Please copy out the lines from the one containing "Rank the series" up to and including the one containing "Reading left to", word for word. Leave the pictures out of your answer.
Segment Start: Records shown
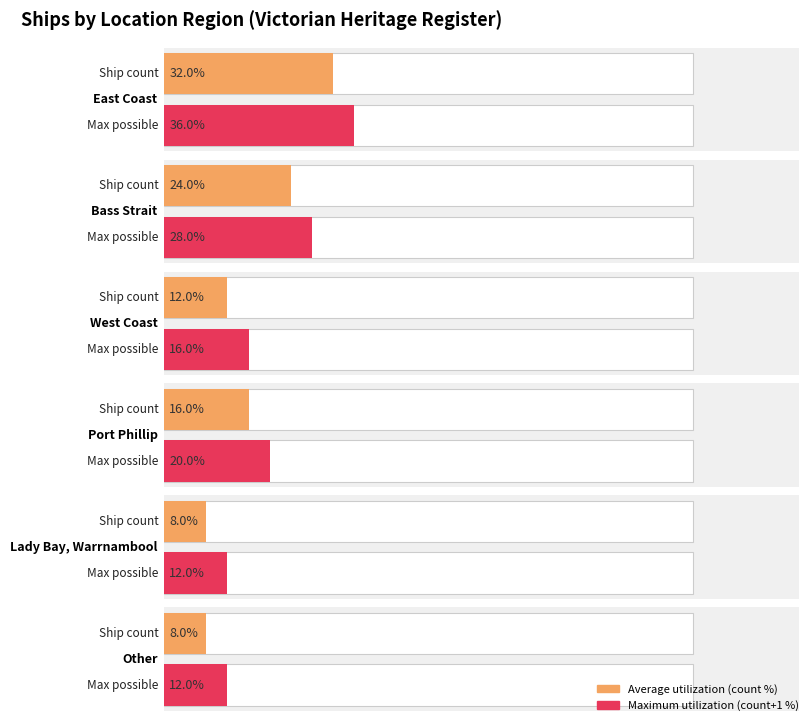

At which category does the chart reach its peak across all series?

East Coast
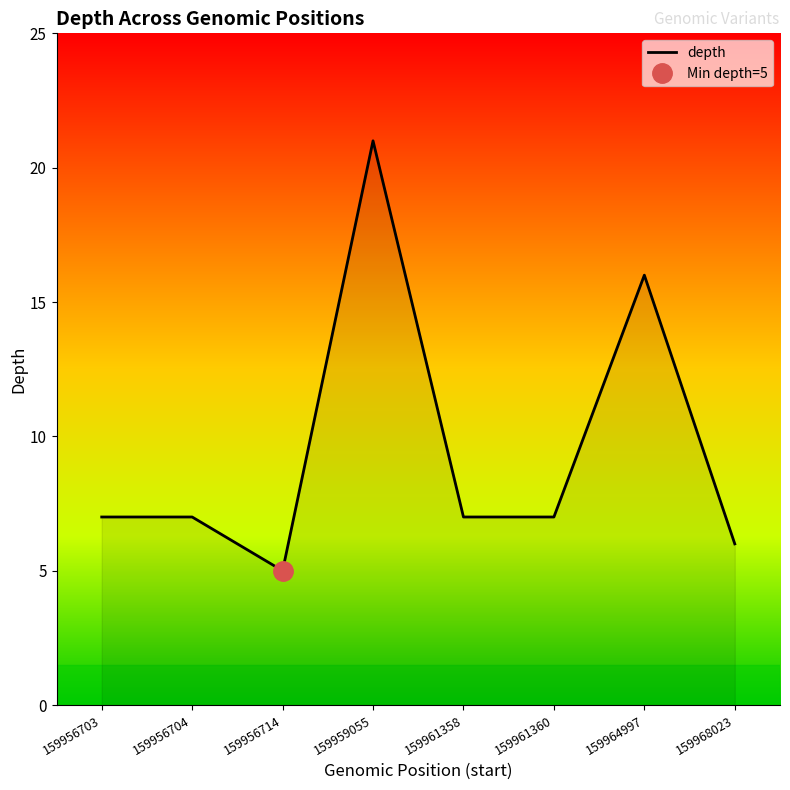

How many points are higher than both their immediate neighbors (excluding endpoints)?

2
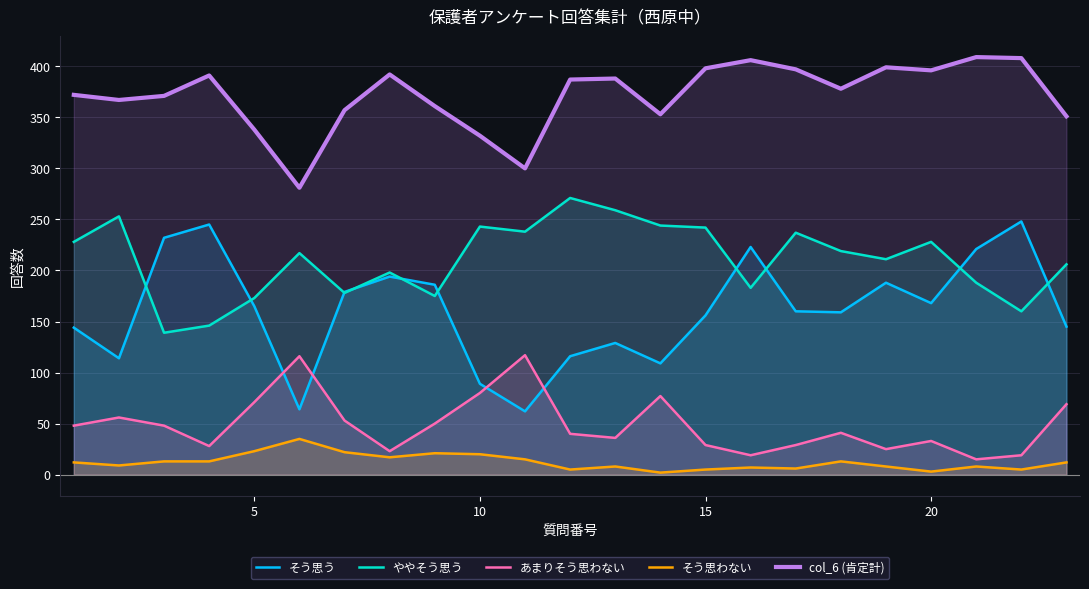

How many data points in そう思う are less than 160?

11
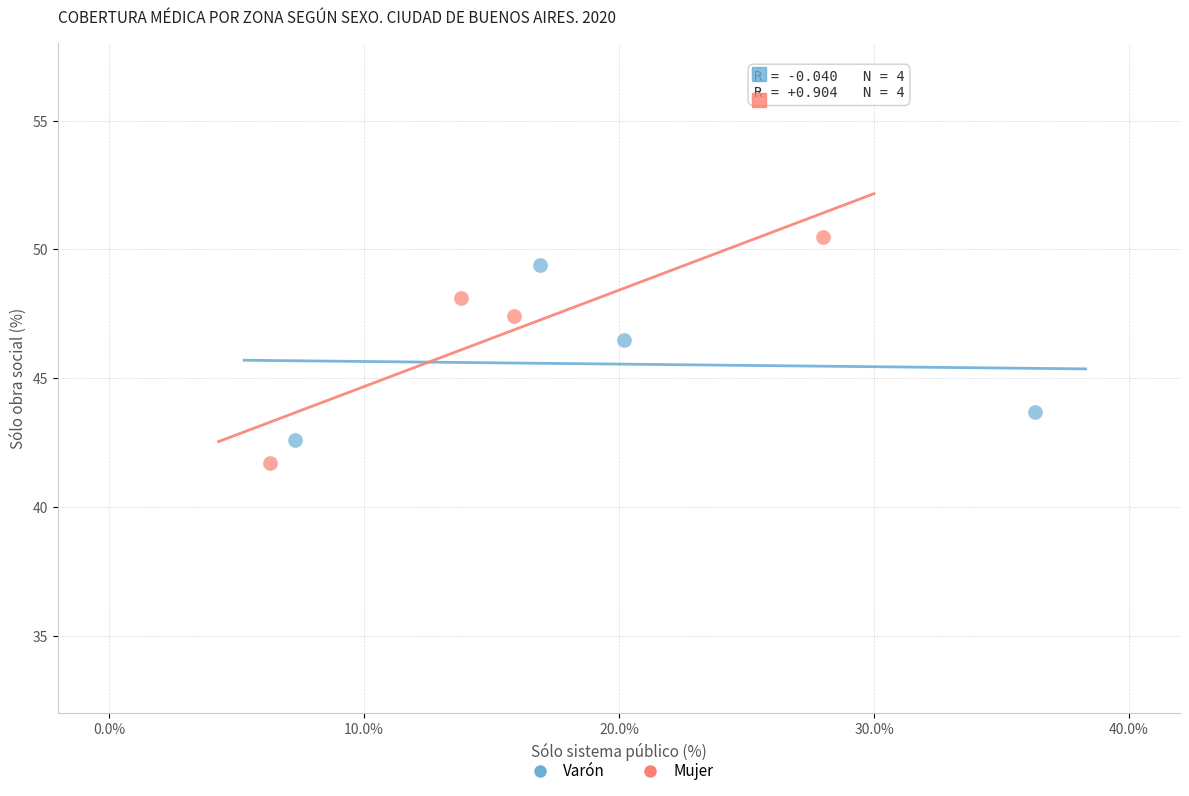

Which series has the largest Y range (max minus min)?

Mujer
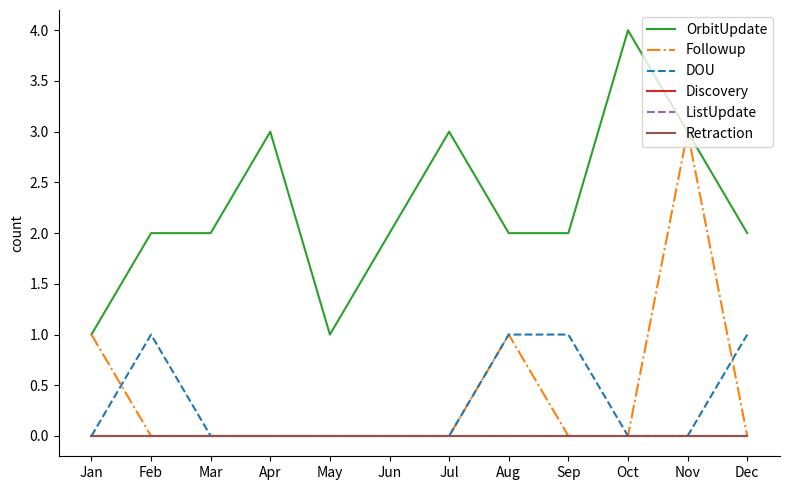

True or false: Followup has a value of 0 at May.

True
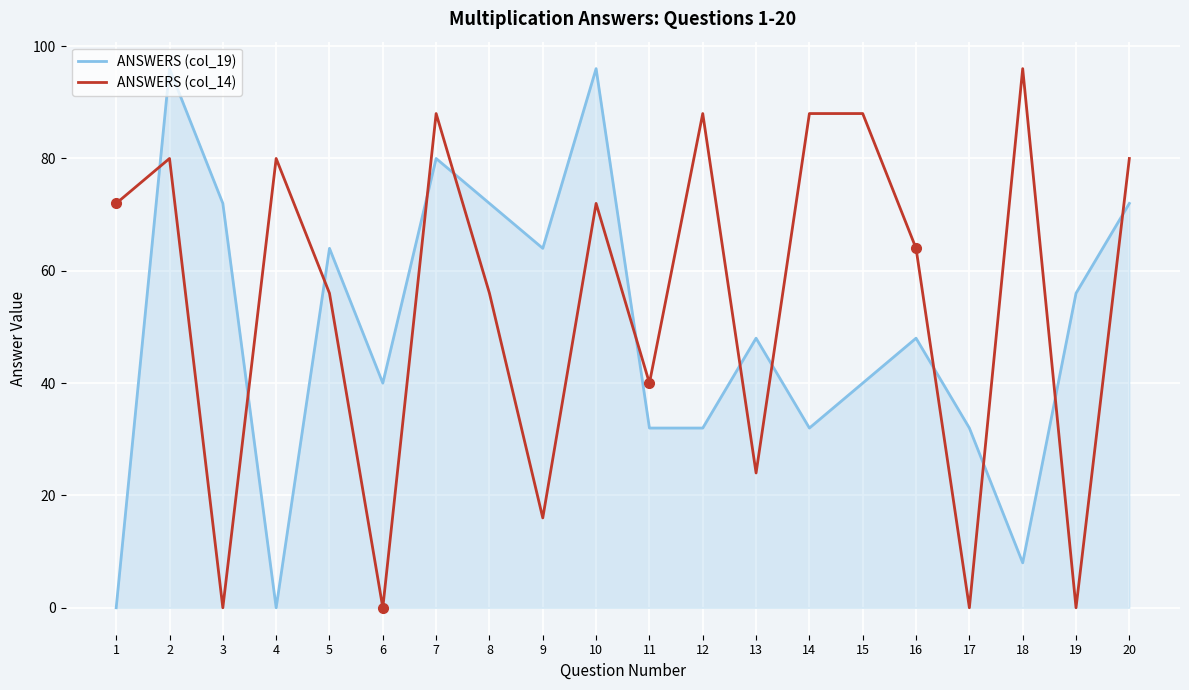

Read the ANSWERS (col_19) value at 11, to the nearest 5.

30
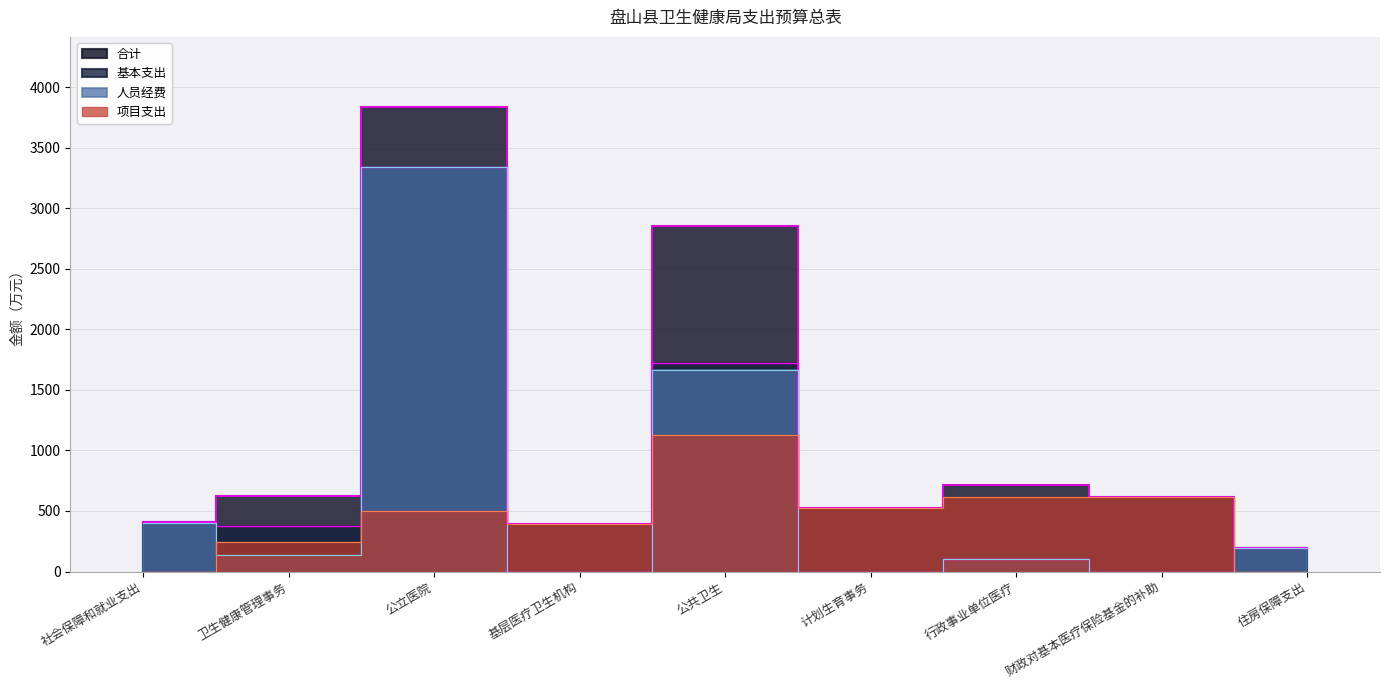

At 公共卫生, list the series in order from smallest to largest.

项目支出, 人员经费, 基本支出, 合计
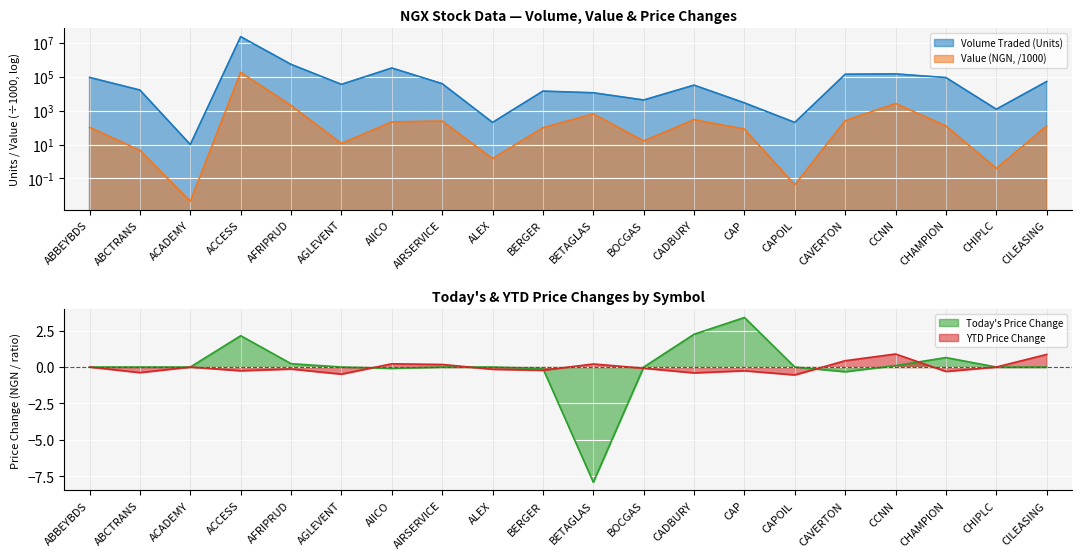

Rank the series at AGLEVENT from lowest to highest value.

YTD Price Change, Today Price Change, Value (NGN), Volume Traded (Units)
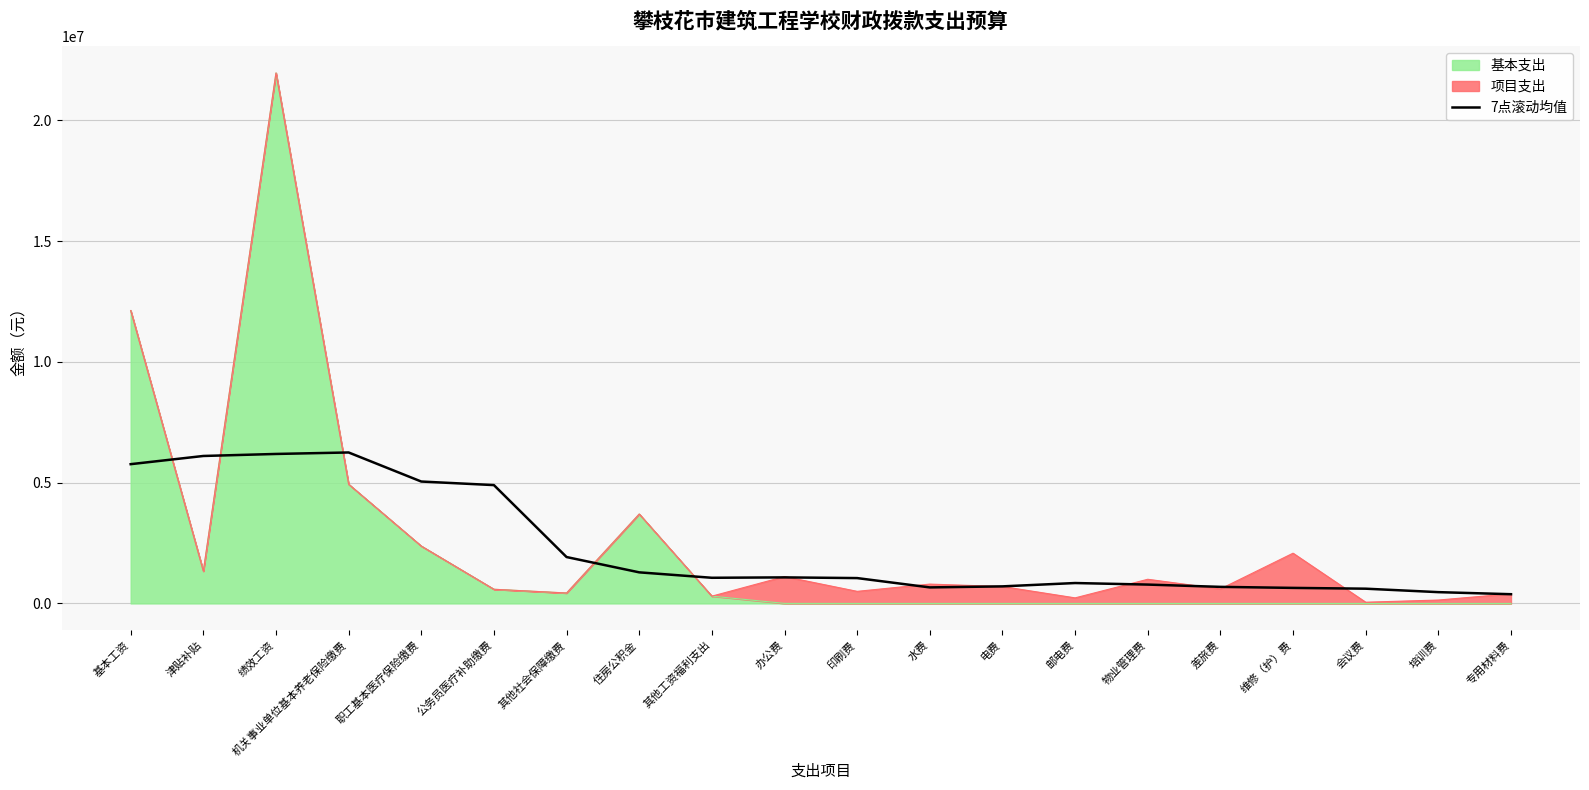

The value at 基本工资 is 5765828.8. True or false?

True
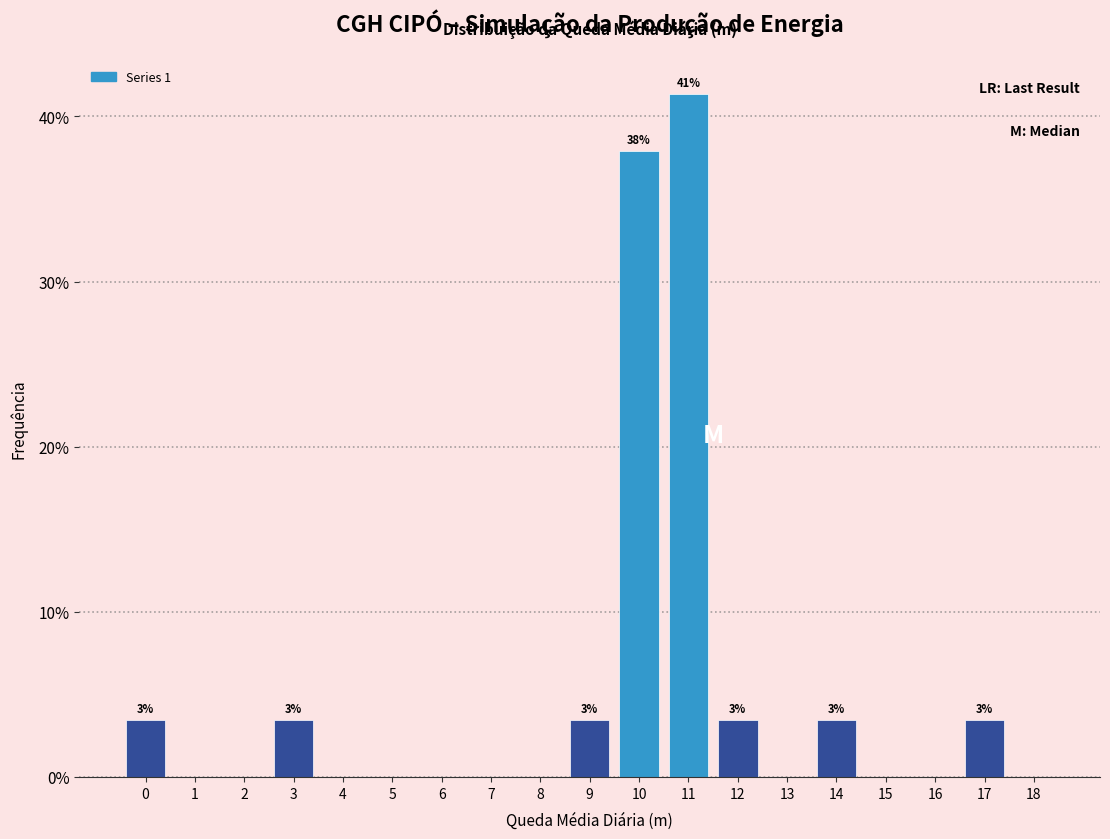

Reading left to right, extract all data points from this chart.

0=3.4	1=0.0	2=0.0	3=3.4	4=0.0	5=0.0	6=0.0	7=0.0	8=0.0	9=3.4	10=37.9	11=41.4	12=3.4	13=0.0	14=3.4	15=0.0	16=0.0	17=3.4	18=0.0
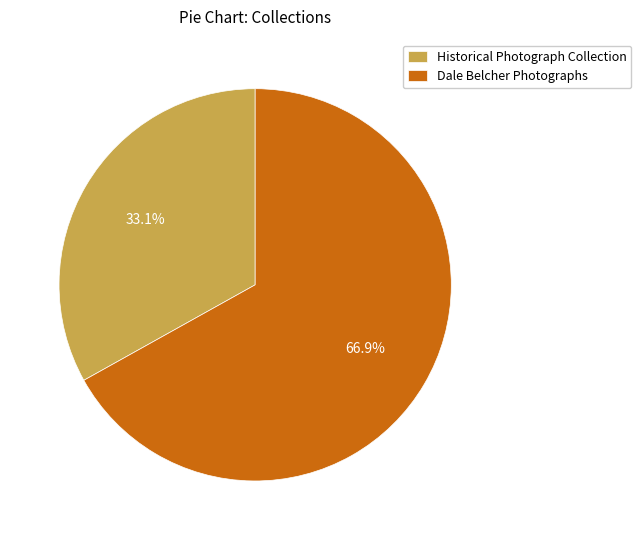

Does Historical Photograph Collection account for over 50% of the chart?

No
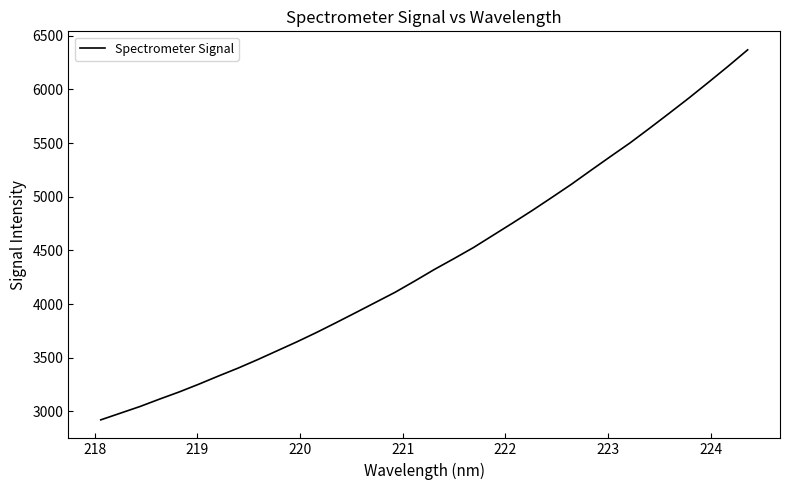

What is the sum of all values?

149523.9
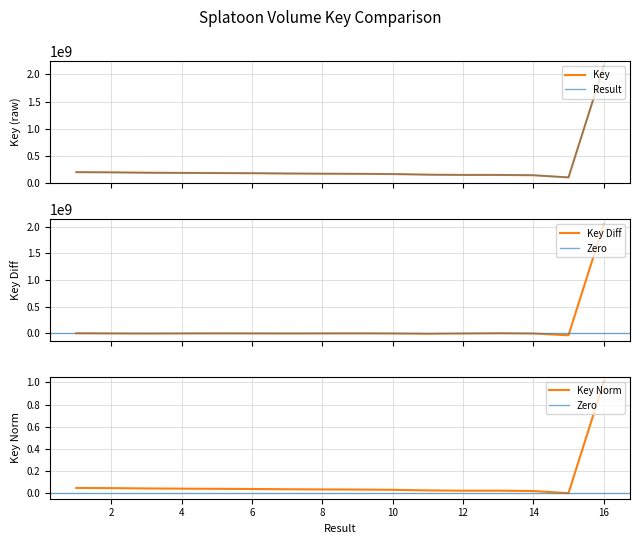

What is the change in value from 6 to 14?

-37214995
Segment End: Records shown
▸ **Exercise result**
Rank the series at AGLEVENT from lowest to highest value.

YTD Price Change, Today Price Change, Value (NGN), Volume Traded (Units)

The value at 基本工资 is 5765828.8. True or false?

True

Reading left to right, extract all data points from this chart.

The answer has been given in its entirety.